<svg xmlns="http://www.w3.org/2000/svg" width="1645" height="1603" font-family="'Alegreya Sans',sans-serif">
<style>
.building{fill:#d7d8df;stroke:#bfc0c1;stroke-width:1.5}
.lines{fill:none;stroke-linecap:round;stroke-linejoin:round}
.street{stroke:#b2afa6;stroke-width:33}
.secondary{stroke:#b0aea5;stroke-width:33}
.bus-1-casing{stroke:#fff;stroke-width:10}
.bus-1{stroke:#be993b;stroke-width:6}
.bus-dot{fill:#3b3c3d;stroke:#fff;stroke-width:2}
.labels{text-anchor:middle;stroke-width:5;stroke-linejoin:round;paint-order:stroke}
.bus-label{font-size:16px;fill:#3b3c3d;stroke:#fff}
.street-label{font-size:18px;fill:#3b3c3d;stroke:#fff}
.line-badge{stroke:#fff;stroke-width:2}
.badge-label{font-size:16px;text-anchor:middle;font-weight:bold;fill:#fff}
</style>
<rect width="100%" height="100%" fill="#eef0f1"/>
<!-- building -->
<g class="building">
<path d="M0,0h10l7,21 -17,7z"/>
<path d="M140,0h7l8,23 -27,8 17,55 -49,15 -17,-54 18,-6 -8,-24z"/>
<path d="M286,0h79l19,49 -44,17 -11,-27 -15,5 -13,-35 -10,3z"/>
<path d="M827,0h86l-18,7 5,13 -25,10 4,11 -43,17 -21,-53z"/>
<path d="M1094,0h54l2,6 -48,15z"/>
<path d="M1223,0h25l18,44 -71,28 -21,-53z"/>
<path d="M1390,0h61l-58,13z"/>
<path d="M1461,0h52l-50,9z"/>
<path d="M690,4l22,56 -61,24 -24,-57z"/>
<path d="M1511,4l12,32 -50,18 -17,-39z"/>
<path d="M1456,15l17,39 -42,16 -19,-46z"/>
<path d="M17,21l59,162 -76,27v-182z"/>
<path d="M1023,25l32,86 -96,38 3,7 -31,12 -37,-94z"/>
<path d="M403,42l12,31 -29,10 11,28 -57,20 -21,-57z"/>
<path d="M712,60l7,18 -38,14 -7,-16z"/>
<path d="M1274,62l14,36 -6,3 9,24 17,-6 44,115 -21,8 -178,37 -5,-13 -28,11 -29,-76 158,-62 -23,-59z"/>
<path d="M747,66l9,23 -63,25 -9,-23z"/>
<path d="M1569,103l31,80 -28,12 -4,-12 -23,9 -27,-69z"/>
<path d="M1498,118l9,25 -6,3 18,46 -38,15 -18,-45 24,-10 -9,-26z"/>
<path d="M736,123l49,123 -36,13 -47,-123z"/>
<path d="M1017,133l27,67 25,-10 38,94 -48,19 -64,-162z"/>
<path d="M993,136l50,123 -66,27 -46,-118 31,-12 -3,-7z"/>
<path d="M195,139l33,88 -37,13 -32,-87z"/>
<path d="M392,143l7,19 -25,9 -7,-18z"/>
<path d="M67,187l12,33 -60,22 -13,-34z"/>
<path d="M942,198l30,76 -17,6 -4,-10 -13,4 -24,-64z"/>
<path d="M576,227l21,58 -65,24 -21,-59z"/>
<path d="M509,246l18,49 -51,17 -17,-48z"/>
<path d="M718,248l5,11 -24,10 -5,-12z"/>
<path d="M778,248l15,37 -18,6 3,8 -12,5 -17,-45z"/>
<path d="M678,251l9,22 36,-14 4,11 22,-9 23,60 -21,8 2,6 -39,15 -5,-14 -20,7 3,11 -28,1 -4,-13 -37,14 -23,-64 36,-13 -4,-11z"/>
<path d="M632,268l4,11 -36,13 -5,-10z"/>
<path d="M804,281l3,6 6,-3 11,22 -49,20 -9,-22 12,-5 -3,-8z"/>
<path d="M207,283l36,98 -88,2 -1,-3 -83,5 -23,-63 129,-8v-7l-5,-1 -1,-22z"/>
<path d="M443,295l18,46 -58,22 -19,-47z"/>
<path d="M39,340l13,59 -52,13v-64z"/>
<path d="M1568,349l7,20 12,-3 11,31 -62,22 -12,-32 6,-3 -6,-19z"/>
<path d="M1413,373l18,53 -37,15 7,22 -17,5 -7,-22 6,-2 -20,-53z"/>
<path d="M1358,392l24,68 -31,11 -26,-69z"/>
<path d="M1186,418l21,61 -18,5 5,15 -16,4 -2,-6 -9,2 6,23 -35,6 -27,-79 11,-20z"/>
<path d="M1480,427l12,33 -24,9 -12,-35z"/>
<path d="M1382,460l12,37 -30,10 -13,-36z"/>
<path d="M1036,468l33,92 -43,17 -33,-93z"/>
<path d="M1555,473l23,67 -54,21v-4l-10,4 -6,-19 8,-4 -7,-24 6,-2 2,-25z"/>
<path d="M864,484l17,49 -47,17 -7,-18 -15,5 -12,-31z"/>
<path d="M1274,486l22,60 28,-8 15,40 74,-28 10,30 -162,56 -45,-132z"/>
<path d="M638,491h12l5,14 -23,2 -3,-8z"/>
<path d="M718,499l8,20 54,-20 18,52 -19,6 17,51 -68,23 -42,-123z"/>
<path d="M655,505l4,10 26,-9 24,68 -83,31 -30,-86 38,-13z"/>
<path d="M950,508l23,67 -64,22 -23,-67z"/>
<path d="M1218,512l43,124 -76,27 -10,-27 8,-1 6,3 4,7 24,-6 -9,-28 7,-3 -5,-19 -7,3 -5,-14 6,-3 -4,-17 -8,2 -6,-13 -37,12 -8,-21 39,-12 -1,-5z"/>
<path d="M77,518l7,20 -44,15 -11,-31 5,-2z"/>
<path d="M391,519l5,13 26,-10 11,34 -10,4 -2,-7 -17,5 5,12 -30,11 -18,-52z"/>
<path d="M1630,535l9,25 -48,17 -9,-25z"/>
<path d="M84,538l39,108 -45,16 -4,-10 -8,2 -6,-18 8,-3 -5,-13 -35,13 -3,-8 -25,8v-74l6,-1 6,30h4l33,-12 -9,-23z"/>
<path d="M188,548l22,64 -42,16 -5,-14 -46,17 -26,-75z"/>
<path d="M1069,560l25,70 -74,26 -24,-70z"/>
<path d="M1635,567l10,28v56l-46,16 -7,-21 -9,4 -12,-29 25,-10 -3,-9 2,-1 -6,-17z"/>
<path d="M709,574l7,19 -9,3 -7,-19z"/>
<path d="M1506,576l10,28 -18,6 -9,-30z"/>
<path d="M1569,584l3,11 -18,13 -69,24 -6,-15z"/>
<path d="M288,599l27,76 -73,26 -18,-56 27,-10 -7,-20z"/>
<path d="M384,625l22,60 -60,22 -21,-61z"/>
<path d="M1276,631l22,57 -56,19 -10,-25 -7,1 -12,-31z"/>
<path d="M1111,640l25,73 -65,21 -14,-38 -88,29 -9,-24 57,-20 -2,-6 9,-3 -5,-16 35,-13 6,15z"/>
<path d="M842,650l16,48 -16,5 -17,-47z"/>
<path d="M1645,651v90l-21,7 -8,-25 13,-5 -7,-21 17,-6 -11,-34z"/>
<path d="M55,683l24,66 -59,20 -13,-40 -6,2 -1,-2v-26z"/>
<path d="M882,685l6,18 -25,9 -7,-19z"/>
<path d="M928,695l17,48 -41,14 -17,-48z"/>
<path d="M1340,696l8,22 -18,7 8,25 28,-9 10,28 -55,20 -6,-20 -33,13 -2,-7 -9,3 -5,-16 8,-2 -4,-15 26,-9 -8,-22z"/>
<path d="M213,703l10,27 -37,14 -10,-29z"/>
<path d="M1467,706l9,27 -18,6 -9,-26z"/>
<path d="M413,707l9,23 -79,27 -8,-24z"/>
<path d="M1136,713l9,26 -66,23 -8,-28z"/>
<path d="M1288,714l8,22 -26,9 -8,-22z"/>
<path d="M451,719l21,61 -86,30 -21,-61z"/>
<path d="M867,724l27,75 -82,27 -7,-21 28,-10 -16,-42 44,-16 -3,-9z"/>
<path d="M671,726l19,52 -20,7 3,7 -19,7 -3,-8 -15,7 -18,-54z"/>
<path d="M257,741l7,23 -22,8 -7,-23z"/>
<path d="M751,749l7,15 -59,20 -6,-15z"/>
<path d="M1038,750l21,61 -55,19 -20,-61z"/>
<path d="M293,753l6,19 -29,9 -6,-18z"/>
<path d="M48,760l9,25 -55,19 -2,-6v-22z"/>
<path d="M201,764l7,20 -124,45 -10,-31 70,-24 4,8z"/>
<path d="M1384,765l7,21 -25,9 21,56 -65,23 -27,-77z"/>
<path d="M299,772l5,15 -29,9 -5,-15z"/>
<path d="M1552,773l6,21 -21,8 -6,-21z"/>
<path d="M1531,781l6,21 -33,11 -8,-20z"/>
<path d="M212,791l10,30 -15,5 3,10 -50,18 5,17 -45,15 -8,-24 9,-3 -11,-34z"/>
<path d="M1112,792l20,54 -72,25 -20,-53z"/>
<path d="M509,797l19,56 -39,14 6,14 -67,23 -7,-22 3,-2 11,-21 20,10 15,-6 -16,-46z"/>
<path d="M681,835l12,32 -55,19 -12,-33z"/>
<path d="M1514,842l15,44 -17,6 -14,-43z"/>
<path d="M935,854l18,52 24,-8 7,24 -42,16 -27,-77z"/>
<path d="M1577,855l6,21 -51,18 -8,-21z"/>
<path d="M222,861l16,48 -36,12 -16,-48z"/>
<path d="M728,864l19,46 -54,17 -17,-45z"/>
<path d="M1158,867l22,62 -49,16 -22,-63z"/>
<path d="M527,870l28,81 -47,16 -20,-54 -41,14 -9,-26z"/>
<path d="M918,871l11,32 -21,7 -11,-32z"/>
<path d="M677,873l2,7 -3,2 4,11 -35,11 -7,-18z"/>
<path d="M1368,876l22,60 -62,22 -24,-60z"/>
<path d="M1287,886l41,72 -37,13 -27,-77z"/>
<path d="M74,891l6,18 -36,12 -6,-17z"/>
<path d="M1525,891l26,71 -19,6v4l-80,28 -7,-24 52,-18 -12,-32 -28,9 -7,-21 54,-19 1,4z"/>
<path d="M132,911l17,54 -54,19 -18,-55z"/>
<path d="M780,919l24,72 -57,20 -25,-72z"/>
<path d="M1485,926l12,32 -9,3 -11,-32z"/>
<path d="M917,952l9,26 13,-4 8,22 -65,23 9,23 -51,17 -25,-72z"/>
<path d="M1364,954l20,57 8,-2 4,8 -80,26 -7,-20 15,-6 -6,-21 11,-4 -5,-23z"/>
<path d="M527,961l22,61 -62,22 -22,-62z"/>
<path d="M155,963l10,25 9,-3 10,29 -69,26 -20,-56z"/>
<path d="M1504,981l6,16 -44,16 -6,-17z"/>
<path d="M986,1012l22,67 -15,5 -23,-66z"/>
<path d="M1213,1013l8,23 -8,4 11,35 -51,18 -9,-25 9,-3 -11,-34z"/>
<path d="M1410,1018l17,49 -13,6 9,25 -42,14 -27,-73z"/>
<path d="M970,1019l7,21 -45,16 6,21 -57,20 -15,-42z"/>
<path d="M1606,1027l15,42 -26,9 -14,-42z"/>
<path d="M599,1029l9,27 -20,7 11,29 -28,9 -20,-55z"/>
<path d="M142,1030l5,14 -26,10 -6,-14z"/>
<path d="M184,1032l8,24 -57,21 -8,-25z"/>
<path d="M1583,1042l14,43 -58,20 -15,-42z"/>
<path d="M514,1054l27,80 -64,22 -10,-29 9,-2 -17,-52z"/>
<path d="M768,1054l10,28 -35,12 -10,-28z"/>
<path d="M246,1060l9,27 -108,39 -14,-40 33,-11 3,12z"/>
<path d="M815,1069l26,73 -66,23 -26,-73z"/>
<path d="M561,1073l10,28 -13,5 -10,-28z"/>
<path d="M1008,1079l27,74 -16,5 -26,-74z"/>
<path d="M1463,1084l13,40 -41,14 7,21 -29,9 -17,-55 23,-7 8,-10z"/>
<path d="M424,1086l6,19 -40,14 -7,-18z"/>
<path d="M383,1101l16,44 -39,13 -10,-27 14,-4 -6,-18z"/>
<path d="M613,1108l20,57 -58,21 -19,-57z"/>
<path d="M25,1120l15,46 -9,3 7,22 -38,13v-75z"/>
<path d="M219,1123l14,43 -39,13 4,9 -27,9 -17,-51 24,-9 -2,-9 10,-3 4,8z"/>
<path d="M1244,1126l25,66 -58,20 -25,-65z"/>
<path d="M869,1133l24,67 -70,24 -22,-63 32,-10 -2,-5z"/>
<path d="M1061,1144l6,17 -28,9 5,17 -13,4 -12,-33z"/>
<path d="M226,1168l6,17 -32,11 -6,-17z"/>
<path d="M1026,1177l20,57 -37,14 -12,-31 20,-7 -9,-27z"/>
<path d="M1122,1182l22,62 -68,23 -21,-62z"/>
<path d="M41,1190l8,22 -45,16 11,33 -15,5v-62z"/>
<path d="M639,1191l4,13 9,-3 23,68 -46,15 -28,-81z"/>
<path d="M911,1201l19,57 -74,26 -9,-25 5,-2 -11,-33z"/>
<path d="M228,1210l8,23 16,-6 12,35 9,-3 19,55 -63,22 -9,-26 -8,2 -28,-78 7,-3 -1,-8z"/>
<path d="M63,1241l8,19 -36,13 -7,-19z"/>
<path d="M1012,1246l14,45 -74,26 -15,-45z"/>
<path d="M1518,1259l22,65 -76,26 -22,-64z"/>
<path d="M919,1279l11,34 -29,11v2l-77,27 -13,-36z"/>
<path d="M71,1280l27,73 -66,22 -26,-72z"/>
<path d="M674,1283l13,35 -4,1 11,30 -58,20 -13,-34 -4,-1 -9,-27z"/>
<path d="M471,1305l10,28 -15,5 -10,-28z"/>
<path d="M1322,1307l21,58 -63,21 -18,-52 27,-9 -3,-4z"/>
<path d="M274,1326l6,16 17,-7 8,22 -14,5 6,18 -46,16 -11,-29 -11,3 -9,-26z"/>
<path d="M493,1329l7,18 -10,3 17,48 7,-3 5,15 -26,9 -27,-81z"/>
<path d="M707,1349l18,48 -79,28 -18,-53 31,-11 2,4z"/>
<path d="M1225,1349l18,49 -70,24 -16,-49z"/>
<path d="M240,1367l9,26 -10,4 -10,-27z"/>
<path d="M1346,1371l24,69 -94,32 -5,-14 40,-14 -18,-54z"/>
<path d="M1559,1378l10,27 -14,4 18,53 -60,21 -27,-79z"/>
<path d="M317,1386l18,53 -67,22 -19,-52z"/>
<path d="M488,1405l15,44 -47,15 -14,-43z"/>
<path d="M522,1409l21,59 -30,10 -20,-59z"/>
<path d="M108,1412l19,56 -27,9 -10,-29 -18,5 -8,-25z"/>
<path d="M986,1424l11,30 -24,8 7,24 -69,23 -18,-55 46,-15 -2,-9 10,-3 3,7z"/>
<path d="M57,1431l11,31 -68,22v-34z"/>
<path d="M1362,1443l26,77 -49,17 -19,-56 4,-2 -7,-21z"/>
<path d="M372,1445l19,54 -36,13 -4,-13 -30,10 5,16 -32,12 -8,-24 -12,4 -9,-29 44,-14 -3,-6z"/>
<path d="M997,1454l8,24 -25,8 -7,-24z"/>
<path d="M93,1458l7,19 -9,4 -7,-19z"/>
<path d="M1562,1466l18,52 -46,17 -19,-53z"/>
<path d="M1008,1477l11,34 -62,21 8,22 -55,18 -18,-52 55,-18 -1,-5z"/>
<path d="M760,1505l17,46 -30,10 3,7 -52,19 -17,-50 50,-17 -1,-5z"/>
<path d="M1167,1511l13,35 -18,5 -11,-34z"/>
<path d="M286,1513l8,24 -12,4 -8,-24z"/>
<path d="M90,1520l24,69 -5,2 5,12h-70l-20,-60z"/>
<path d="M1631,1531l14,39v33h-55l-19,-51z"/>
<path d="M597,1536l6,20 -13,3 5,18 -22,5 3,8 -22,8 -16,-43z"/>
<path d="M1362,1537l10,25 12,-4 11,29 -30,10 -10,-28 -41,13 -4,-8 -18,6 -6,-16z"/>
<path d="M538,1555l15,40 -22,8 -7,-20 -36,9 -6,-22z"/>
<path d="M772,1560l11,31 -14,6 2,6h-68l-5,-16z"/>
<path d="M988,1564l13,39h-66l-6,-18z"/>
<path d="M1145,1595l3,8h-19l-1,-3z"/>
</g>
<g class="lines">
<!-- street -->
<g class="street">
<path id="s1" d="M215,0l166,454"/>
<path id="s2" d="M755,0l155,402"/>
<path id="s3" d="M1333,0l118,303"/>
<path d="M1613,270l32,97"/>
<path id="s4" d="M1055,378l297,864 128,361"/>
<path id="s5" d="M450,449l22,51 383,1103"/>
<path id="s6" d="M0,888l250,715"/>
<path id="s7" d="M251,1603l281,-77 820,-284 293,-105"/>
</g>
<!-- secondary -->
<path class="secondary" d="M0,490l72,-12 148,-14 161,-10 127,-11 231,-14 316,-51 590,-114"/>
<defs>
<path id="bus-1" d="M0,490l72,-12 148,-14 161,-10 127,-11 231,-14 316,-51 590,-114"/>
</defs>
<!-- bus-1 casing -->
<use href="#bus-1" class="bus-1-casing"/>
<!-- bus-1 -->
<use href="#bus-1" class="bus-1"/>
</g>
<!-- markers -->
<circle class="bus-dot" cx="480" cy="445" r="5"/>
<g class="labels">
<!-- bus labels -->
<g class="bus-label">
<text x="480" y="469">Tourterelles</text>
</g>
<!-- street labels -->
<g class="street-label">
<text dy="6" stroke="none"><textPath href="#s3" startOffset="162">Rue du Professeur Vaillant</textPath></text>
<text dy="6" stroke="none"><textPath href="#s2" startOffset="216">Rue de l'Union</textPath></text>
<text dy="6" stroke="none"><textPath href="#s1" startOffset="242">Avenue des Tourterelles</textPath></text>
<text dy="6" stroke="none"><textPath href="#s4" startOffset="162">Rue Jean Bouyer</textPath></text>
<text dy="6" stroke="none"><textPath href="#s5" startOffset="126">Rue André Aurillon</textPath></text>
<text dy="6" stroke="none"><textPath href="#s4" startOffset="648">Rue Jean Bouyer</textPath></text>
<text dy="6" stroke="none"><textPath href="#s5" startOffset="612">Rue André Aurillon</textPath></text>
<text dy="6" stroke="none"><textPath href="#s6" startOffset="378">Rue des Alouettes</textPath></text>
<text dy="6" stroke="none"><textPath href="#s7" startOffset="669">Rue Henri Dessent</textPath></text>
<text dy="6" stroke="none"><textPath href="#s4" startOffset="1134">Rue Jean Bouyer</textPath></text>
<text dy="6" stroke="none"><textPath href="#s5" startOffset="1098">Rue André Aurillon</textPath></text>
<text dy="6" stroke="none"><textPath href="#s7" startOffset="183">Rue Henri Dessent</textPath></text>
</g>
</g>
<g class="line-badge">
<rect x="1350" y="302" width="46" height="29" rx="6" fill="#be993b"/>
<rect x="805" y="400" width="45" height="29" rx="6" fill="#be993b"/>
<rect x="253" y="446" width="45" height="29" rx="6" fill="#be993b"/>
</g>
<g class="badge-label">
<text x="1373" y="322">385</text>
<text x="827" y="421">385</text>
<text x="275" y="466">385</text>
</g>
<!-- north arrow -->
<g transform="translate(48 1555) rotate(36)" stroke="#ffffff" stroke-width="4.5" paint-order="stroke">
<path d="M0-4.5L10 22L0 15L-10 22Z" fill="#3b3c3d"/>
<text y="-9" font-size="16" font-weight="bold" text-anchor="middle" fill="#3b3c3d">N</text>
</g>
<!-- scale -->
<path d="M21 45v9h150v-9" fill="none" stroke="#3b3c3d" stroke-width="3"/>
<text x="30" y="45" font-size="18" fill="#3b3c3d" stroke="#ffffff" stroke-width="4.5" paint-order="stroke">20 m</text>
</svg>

### REQUIRED WORK
The answer must be every line of the records that holds the string "lines".

### RESPONSE BELOW
.lines{fill:none;stroke-linecap:round;stroke-linejoin:round}
<g class="lines">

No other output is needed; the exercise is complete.